L’espediente individuato dalla Corte comunitaria è quello di assimilare il contratto di vendita a quelli di prestazione di servizi. In tale ottica, possono essere considerati contratti di vendita quelli afferenti a beni di consumo, da fabbricare o produrre. Pertanto, la vendita di un bene, il quale venga però prima fabbricato e prodotto, rientra nell’ambito operativo della direttiva. Invece, per estendere l’ambito applicativo della direttiva in esame ad altre tipologie contrattuali, la Corte di Giustizia dell’UE impone delle specificazioni. Relativamente ai contratti di prestazione di servizio, che il diritto interno qualifica come contratti d’opera, è infatti necessario ai fini dell’applicazione della direttiva 1999/44 che la prestazione di servizi dia solo accessoria alla vendita. 

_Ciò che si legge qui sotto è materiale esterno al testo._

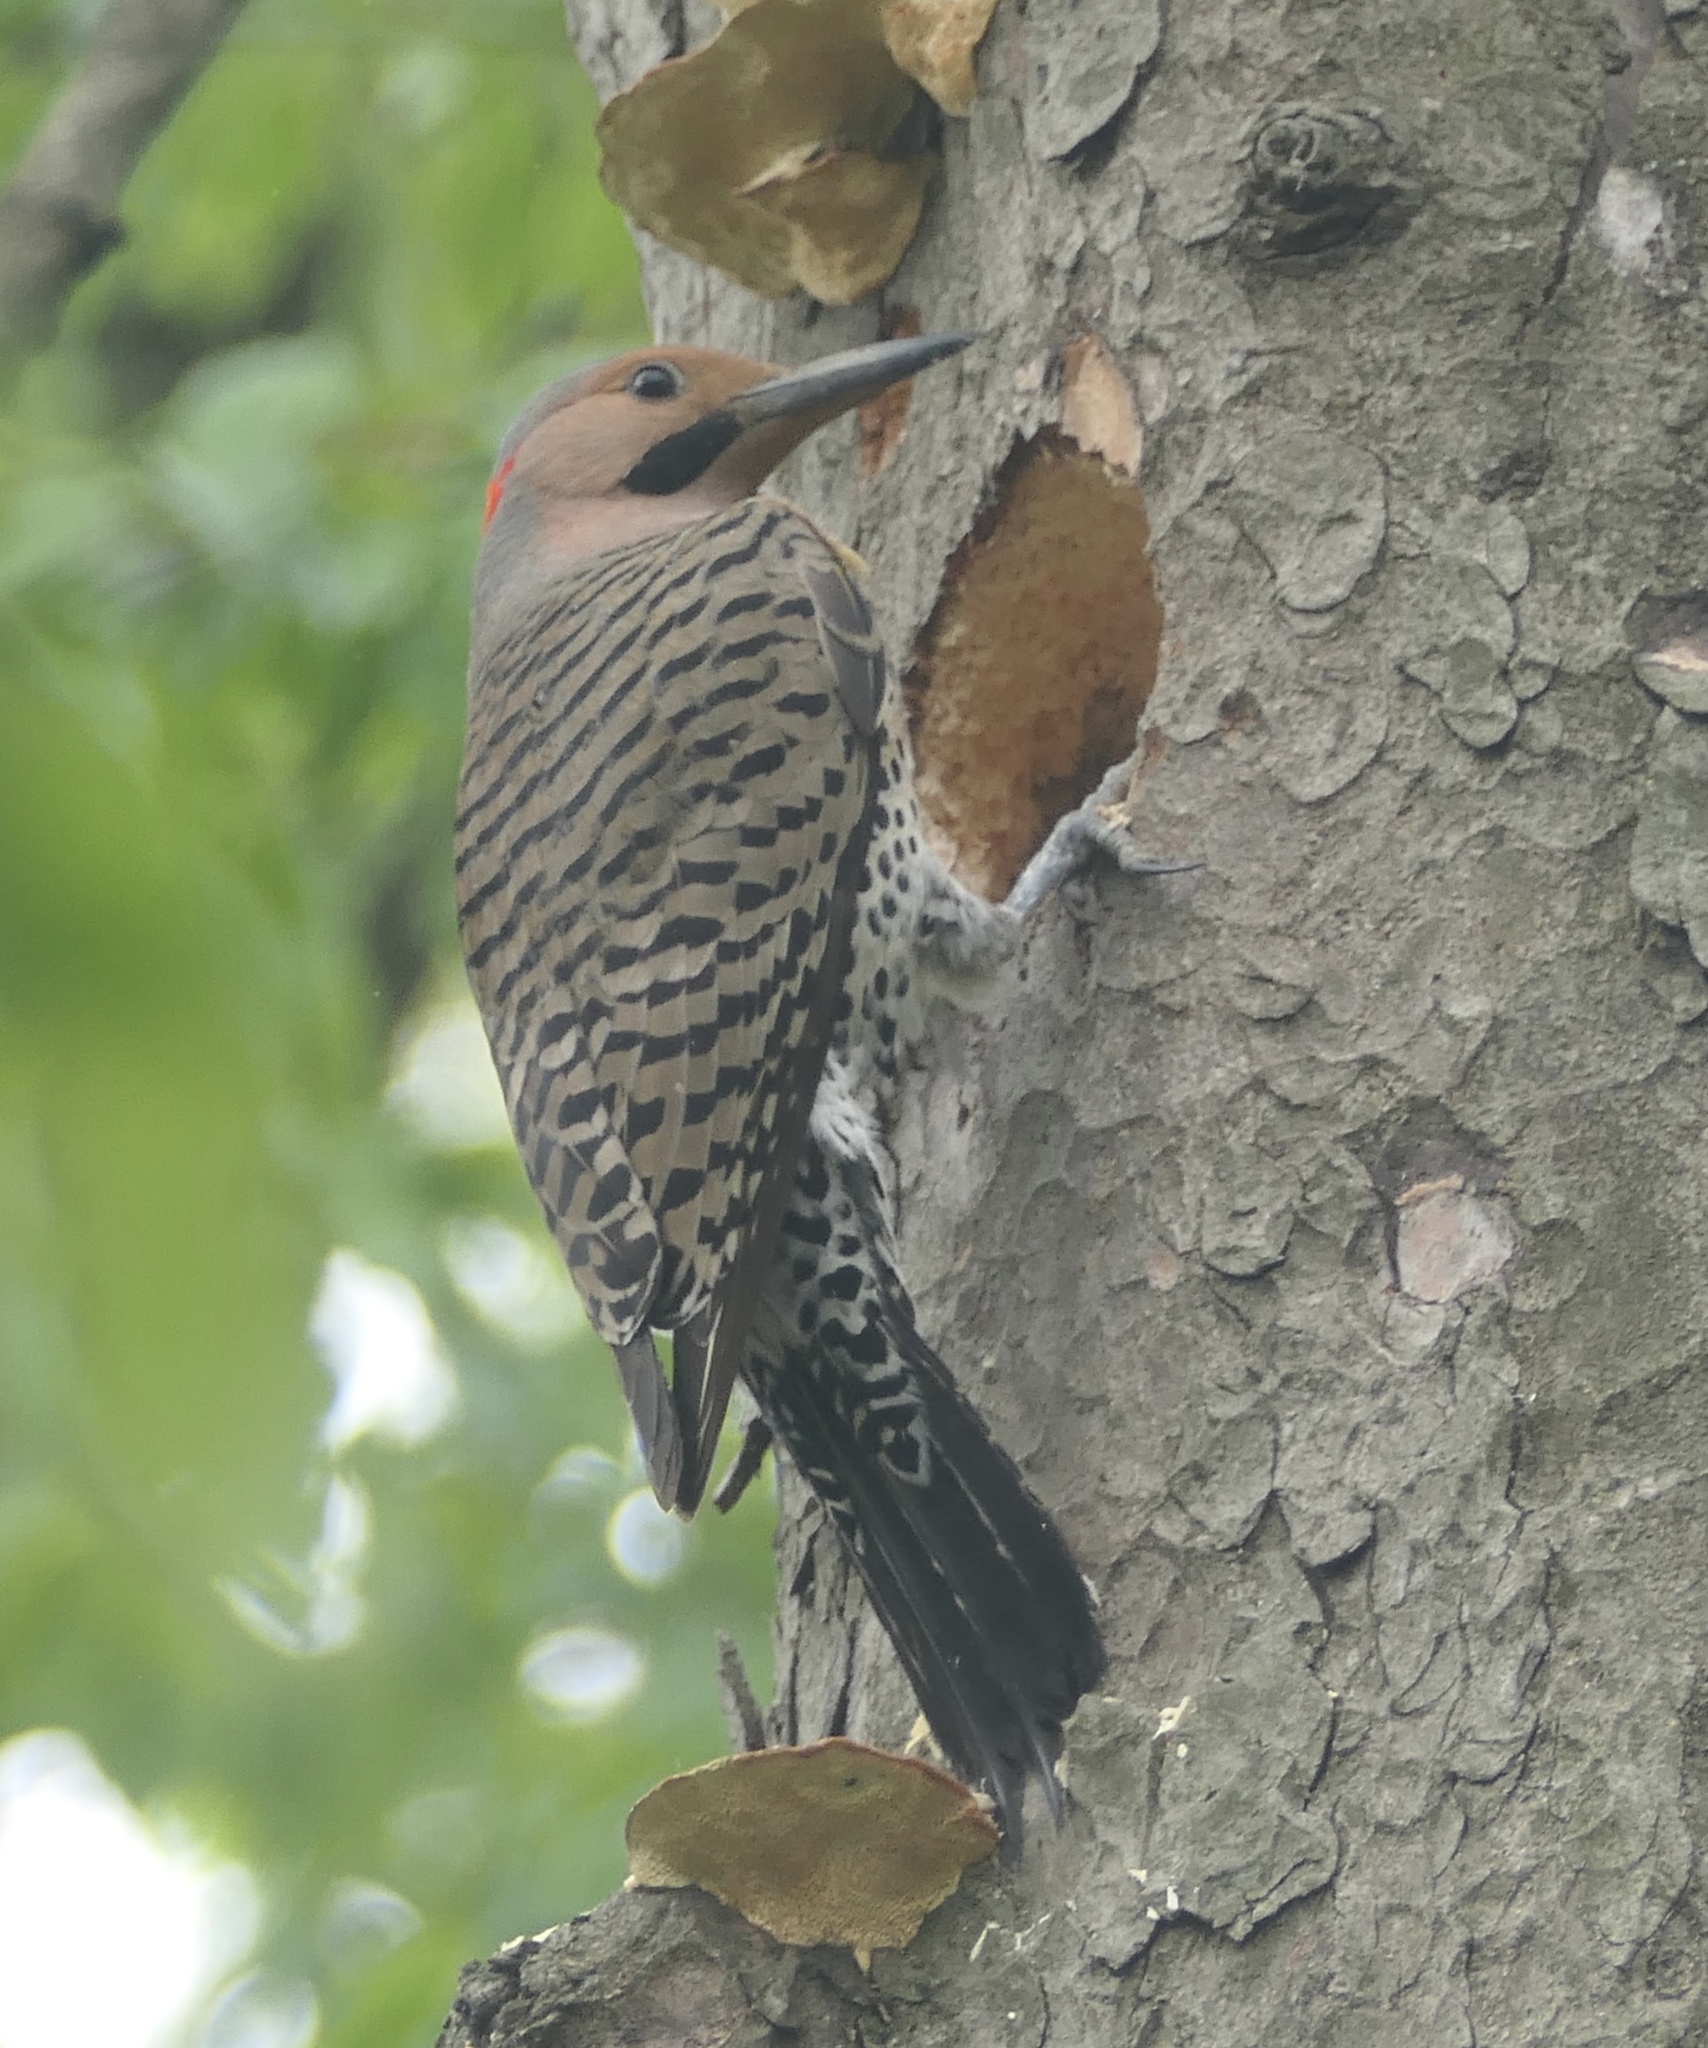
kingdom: Animalia
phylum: Chordata
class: Aves
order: Piciformes
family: Picidae
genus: Colaptes
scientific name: Colaptes auratus
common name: Northern flicker
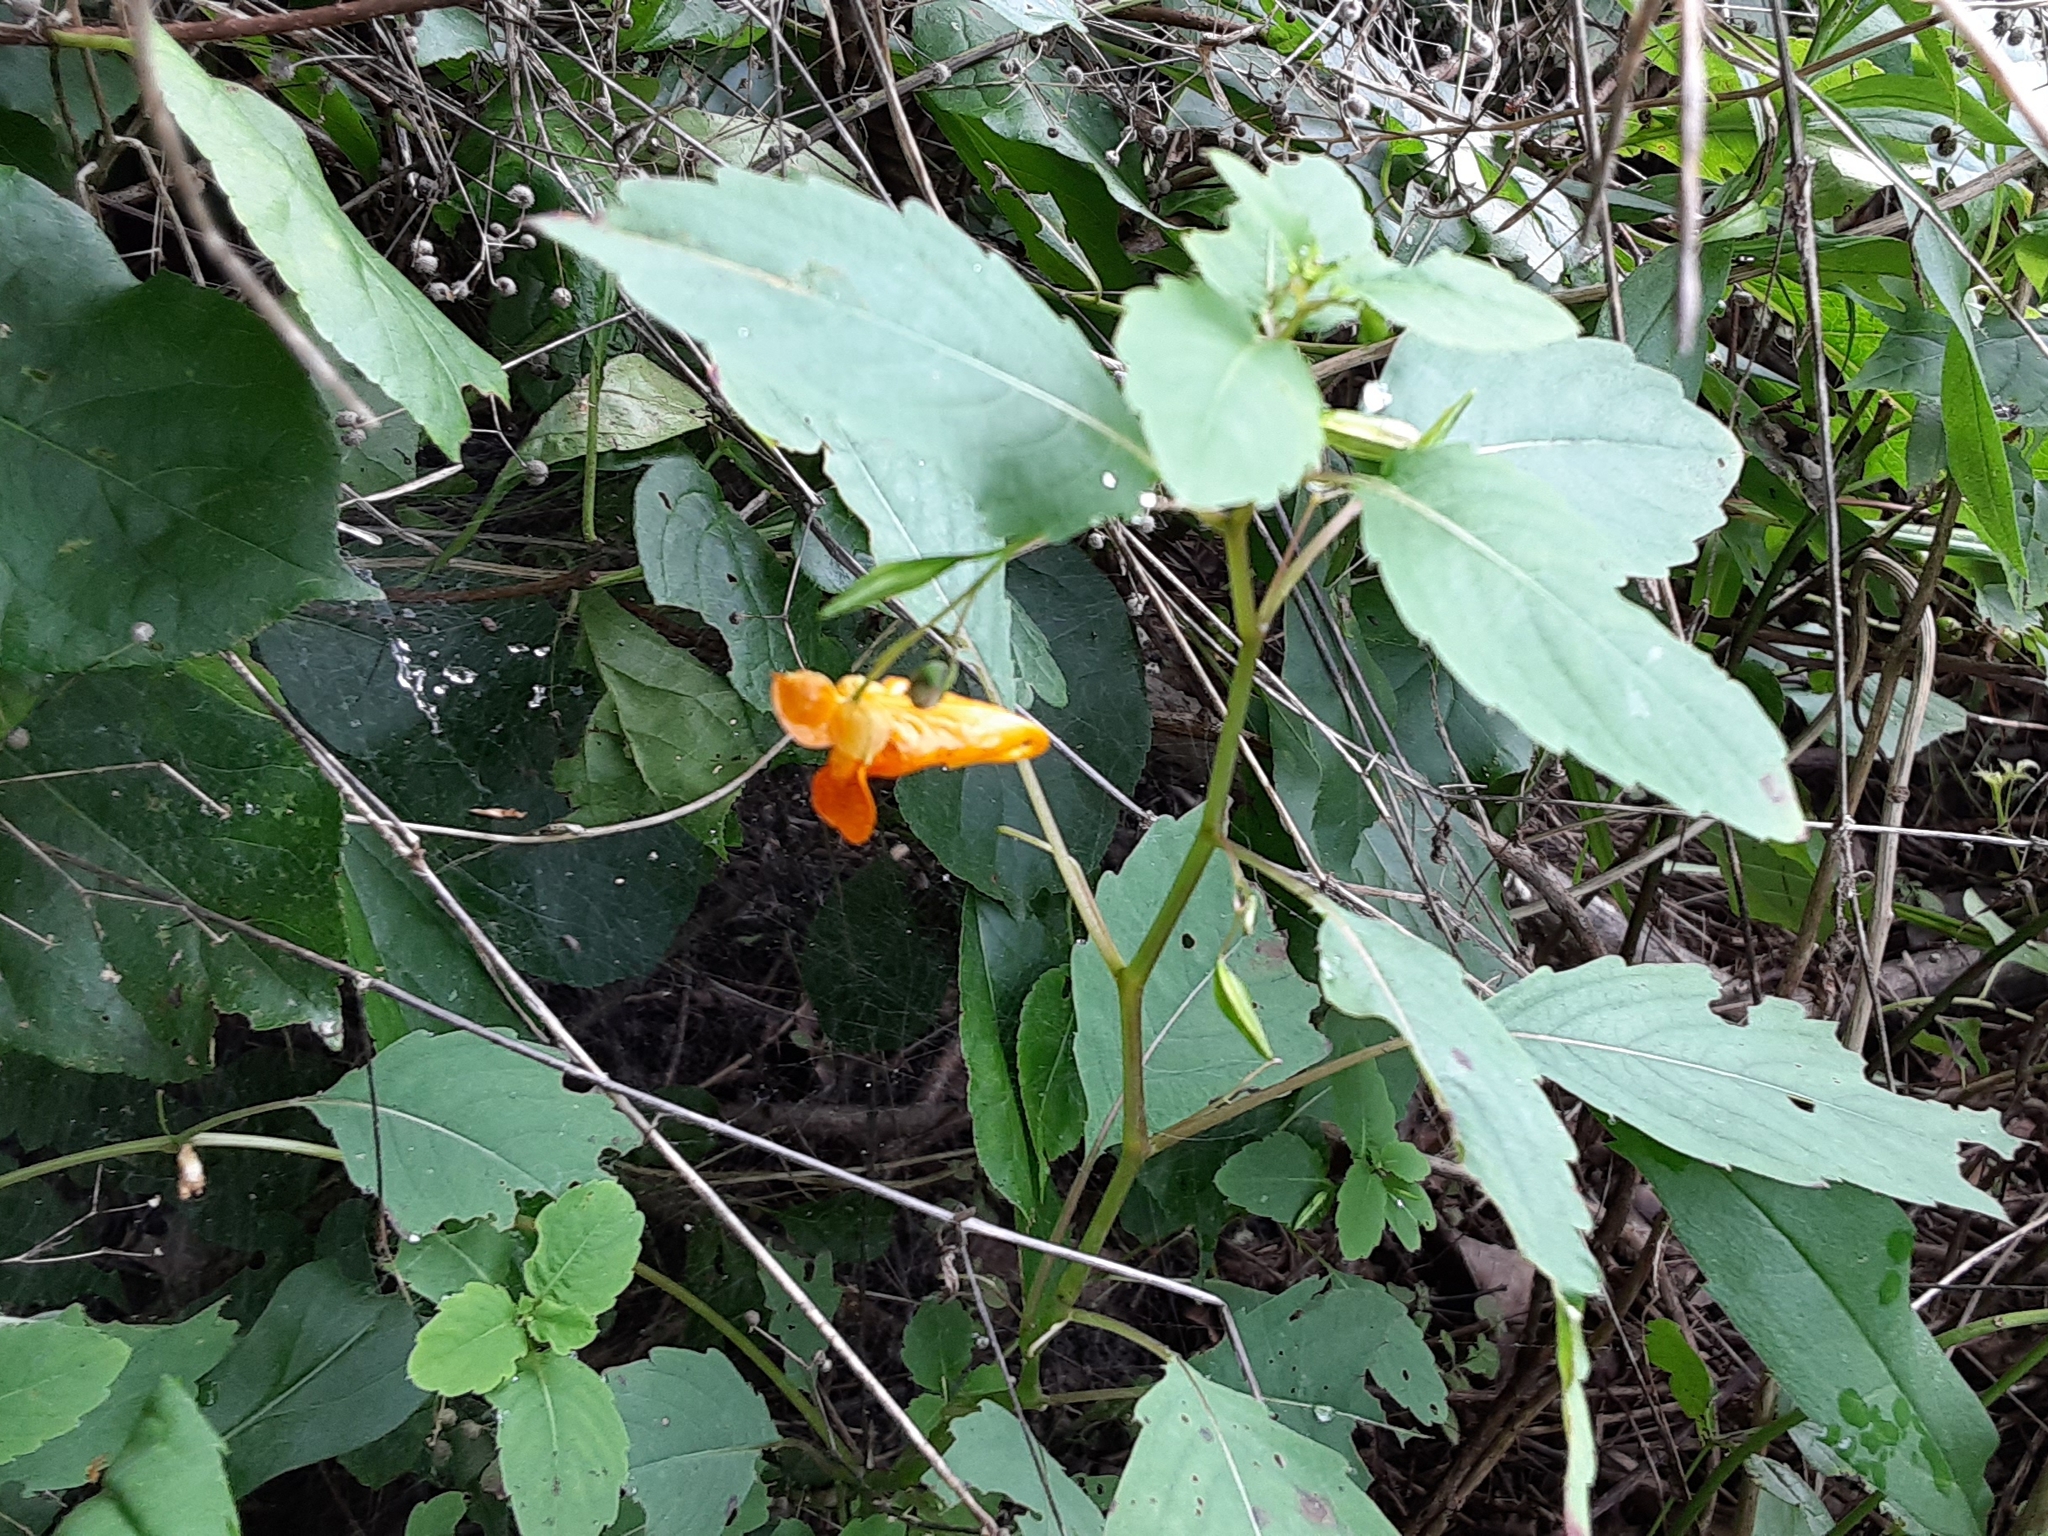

Pertanto, i Giudici Comunitari hanno precisato che se in un contratto d’opera la vendita di beni necessari all’attività è meramente accessoria rispetto ad una prestazione, il contratto non viene classificato quale vendita e, conseguentemente, la direttiva di cui si tratta non può essere qualificata. Indi, nel caso di specie, i coniugi tedeschi avevano concluso un contratto per la ristrutturazione della piscina che comportava la vendita di alcuni beni necessari per la ristrutturazione, ma la Corte comunitaria ritiene che la prestazione di servizio (cioè l’installazione dei beni) sia l’oggetto principale del contratto d’opera, poiché la vendita dei beni ha invece carattere meramente accessorio rispetto alla prestazione di servizi. 

Quindi, nel caso de quo, i Giudici lussemburghesi hanno ritenuto non applicabile la direttiva 1999/44.